Father Walter lived behind the whalebone altar in a small room with a bed, a chair, a desk, and a stove. Sister North, who attended a summer sermon one year, the subject of which was The Wind, and stayed on to serve Saint Ifritia, lived in her own small shack behind the church. She kept it tidy, decorated with shells and strung with tattered fishing nets, a space no bigger than Father Walter’s quarters. In the warm months, she kept a garden in the sand, dedicated to her saint. Although he never remembered having invited her to stay on, Father Walter proclaimed her flowers and tomatoes miracles, a cornucopia from dry sand and salt air, and recorded them in the official church record.

Sister North was a short, brown woman with long, dark hair streaked with grey, and an expression of determination. Her irises were almost yellow, cat-like, in her wide face. On her first night amid the dunes, she shared Father Walter’s bed. He came to realize that she would share it again as long as there was no mention of it during the light of day. Once a season, she’d travel ten miles inland by foot to the towns and give word that a sermon was planned for the following Monday. The towns she visited scared her, and only occasionally would she meet a pilgrim who’d take note of her message.

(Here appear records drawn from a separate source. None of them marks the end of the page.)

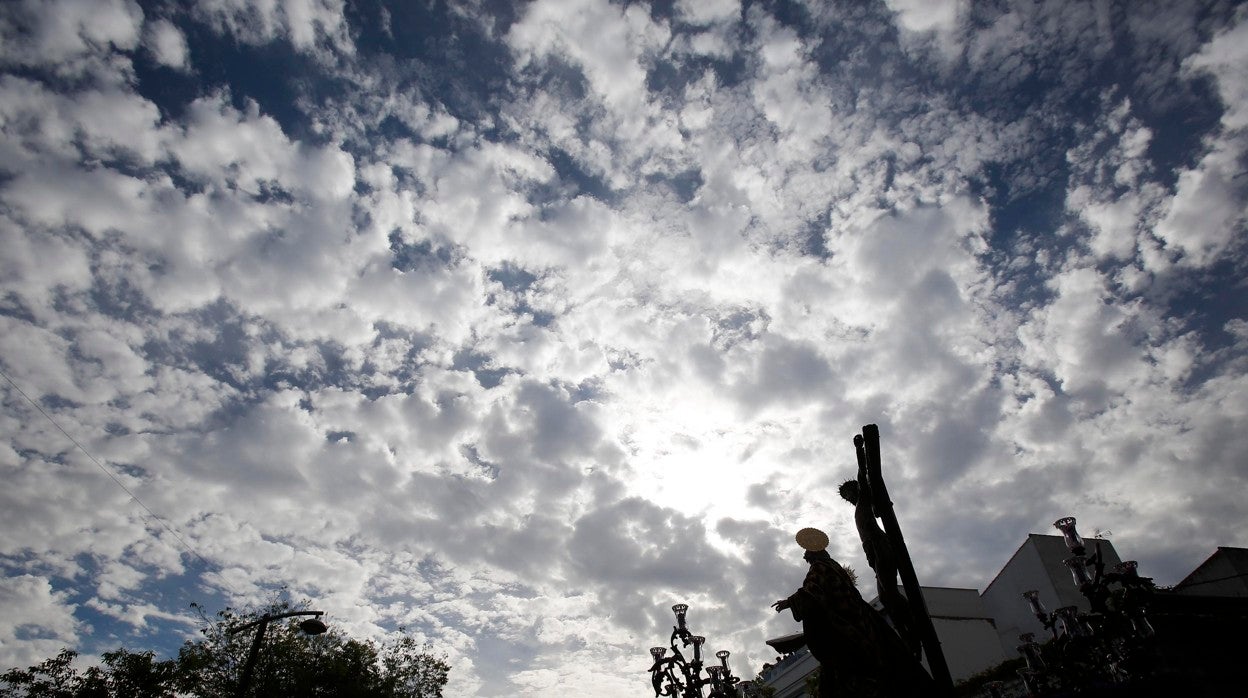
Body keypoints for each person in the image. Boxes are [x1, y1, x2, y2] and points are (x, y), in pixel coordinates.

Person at [772, 528, 933, 697]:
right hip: (860, 621)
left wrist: (788, 603)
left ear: (812, 554)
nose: (805, 557)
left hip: (844, 626)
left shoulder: (819, 568)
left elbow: (811, 593)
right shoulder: (835, 566)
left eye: (806, 553)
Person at [839, 471, 921, 657]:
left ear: (857, 489)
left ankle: (915, 625)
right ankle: (906, 635)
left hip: (878, 544)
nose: (850, 497)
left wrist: (860, 448)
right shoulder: (859, 507)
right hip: (871, 550)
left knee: (889, 589)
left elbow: (863, 473)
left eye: (850, 492)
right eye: (846, 496)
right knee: (884, 598)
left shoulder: (865, 498)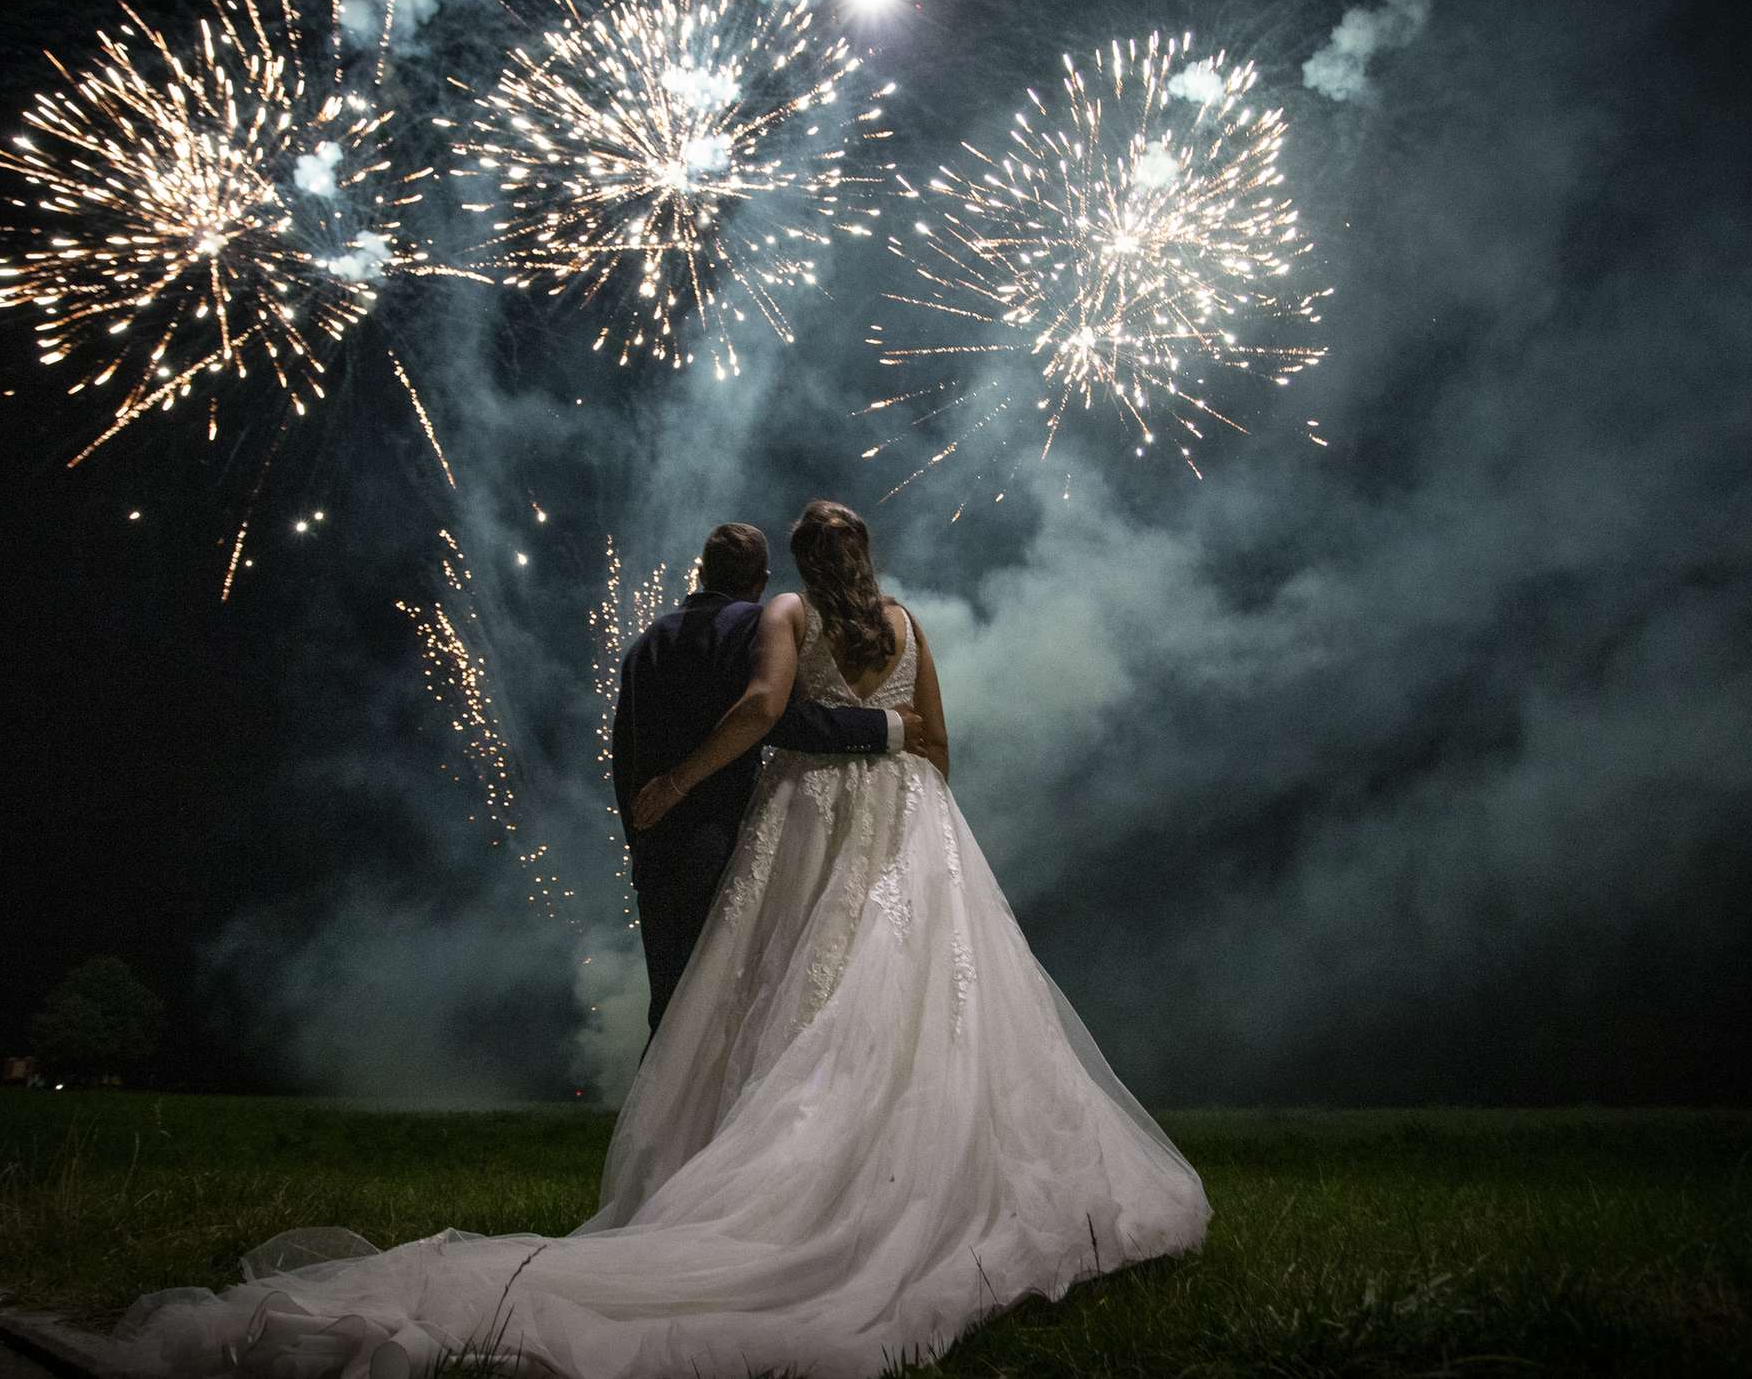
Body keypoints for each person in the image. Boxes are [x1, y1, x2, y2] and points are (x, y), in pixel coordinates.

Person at [111, 500, 1210, 1379]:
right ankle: (910, 1155)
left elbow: (766, 711)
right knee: (913, 982)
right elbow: (937, 740)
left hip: (812, 812)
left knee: (788, 981)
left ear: (797, 557)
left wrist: (680, 777)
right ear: (867, 551)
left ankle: (768, 1160)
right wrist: (925, 814)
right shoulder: (910, 622)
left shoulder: (786, 613)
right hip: (910, 814)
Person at [610, 521, 922, 1038]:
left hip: (658, 845)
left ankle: (658, 1117)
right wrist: (885, 724)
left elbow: (626, 751)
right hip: (727, 834)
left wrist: (640, 833)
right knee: (727, 1003)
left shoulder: (648, 642)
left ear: (701, 571)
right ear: (761, 580)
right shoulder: (758, 625)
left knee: (669, 1007)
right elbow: (779, 717)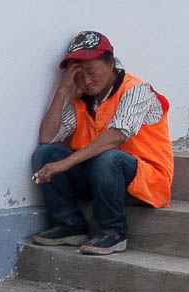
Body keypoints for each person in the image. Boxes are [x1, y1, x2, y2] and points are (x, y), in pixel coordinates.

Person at [30, 30, 174, 256]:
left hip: (143, 180)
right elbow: (48, 137)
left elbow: (117, 136)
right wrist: (62, 90)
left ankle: (113, 232)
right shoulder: (80, 102)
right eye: (78, 76)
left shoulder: (136, 90)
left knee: (109, 157)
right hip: (99, 177)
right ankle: (70, 226)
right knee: (45, 154)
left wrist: (66, 163)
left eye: (91, 72)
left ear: (110, 63)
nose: (86, 81)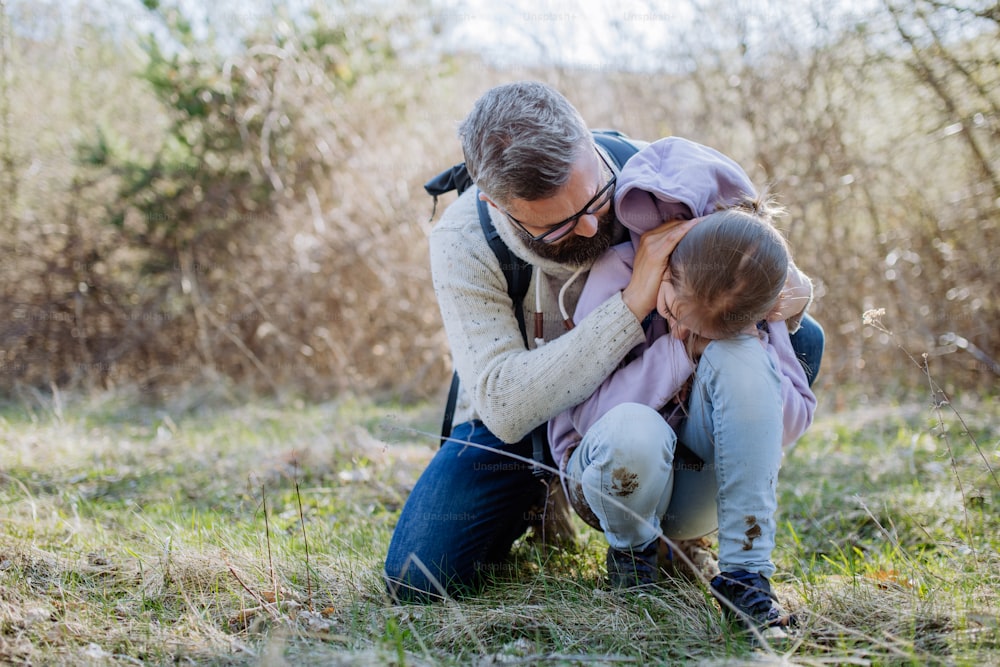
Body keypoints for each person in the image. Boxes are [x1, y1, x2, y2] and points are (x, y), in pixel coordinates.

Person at [383, 81, 824, 604]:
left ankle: (682, 520)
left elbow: (764, 273)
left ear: (587, 141)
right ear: (497, 203)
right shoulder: (463, 239)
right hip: (525, 423)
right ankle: (545, 499)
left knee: (804, 340)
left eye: (595, 196)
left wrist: (781, 297)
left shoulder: (661, 181)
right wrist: (635, 302)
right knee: (419, 575)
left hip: (660, 412)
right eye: (560, 223)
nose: (592, 225)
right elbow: (502, 403)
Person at [548, 136, 817, 631]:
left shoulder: (744, 284)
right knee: (635, 430)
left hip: (697, 491)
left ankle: (746, 578)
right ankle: (633, 564)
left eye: (699, 328)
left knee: (741, 358)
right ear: (666, 265)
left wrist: (745, 342)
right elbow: (584, 415)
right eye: (671, 309)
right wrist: (680, 351)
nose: (680, 326)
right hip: (611, 482)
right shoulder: (620, 270)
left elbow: (791, 421)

In addition to the church and Sister North’s shack, there were two other structures in the sand-dune valley. One was an outhouse built of red ship’s wood with a tarpaulin flap for a door and a toilet seat made of abalone. The other was a shrine that housed the holy relic of Saint Ifritia. The latter building was woven from reeds by Sister North and her sisters. She’d sent a letter and they’d come, three of them. They were all short and brown, with long, dark hair streaked with grey. None had yellow eyes, though. They harvested reeds from the sunken meadow, an overgrown square mile set below sea level among the dunes two miles east of the church. They sang while they wove the strands into walls and window holes and a roof. Father Walter watched the whole thing from a distance. He felt he should have some opinion about it, but couldn’t muster one. When the shrine began to take form, he knew it was a good thing.

Before Sister North’s sisters left to return to their lives, Father Walter planned a dedication for the relic’s new home. He brought the holy item to the service wrapped in a dirty old towel, the way he’d kept it for the past thirty years. Its unveiling brought sighs from the sisters, although at first they were unsure what they were looking at. A dark lumpen object, its skin like that of an overripe banana. There were toes and even orange, shattered toenails. It was assumed a blade had severed it just above the ankle, and the wound had, by miracle or fire, been cauterized. “Time’s leather” was the phrase Father Walter bestowed upon the state of its preservation. It smelled of wild violets.

There was no golden reliquary to house it; he simply placed it in the bare niche built into the altar, toes jutting slightly beyond the edge of their new den. He turned and explained to the assembled, “You must not touch it with your hands, but fold them in front of you, lean forward, and kiss the toes. In this manner, the power of the saint will be yours for a short time and you’ll be protected and made lucky.”